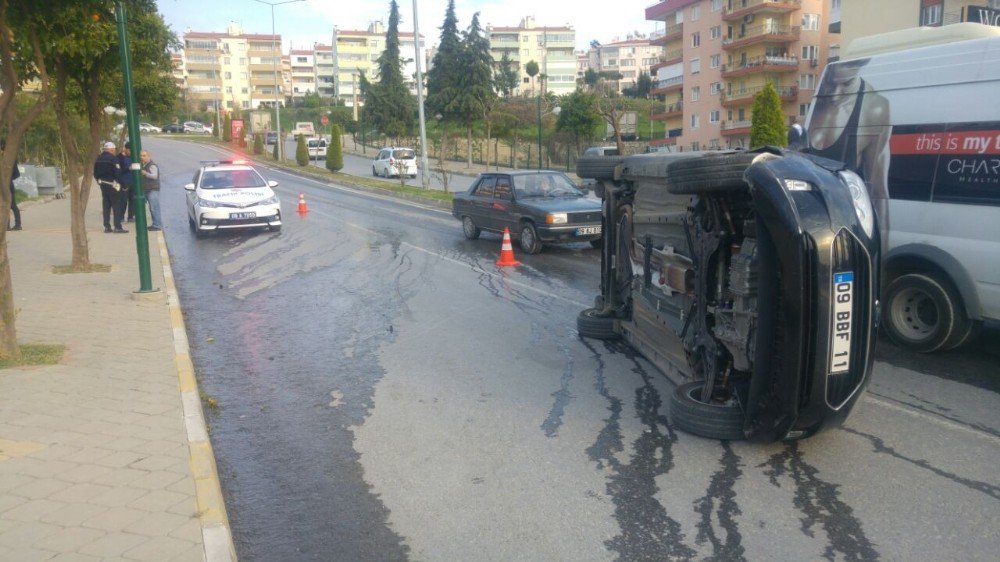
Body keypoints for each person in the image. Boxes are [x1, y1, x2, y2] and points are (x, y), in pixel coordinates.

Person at [807, 57, 891, 203]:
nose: (835, 94)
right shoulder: (816, 103)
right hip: (811, 214)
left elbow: (878, 192)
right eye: (831, 83)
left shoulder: (874, 109)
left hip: (848, 215)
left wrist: (877, 226)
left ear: (860, 72)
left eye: (846, 83)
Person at [94, 141, 127, 233]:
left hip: (103, 184)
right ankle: (117, 227)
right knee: (116, 206)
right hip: (113, 184)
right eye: (114, 150)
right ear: (112, 150)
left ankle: (107, 227)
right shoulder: (113, 159)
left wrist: (99, 182)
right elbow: (118, 174)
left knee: (106, 205)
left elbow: (95, 173)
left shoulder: (98, 158)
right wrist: (123, 185)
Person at [139, 150, 161, 231]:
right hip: (146, 189)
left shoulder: (152, 165)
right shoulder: (143, 165)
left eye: (144, 155)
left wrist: (145, 173)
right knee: (150, 207)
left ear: (149, 156)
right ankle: (155, 224)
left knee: (154, 207)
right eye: (141, 156)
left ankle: (157, 225)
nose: (142, 157)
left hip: (153, 189)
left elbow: (155, 176)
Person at [2, 139, 21, 231]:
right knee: (5, 205)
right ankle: (7, 225)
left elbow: (17, 174)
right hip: (3, 185)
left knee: (11, 205)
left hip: (8, 185)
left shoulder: (11, 159)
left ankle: (17, 224)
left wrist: (8, 179)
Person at [117, 142, 135, 223]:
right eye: (130, 151)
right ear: (126, 149)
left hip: (133, 182)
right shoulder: (120, 157)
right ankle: (121, 217)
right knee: (123, 201)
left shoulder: (133, 157)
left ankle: (130, 216)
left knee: (132, 200)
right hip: (124, 182)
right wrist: (128, 169)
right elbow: (118, 171)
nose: (131, 152)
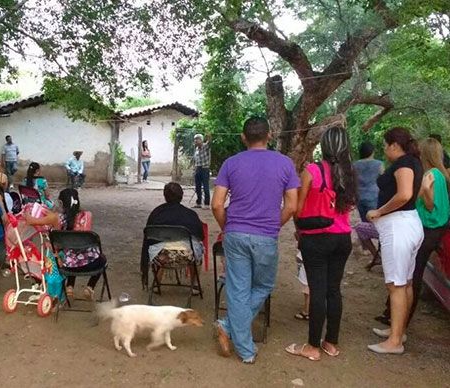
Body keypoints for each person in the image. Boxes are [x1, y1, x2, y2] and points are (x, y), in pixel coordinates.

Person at [212, 116, 299, 364]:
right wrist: (273, 225)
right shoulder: (284, 164)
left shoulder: (231, 163)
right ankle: (245, 349)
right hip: (266, 237)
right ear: (269, 136)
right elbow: (292, 206)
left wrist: (227, 227)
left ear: (243, 137)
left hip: (235, 234)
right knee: (262, 286)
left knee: (238, 290)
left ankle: (228, 326)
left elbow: (217, 204)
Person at [285, 127, 357, 361]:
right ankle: (331, 343)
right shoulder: (350, 173)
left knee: (318, 290)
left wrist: (299, 230)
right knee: (334, 290)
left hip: (316, 238)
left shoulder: (312, 171)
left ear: (324, 146)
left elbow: (298, 206)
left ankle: (312, 346)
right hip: (343, 238)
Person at [374, 138, 450, 332]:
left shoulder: (431, 175)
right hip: (432, 229)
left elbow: (431, 205)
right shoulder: (440, 174)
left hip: (429, 229)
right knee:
● ● ●
§ WHAT IS EXPECTED: Search the material for the string "wrist" and show every line that has it.

§ SOLUTION TO THE PROBLEM:
left wrist: (877, 226)
left wrist: (99, 182)
right wrist: (123, 185)
left wrist: (145, 173)
left wrist: (8, 179)
right wrist: (128, 169)
right wrist: (273, 225)
left wrist: (227, 227)
left wrist: (299, 230)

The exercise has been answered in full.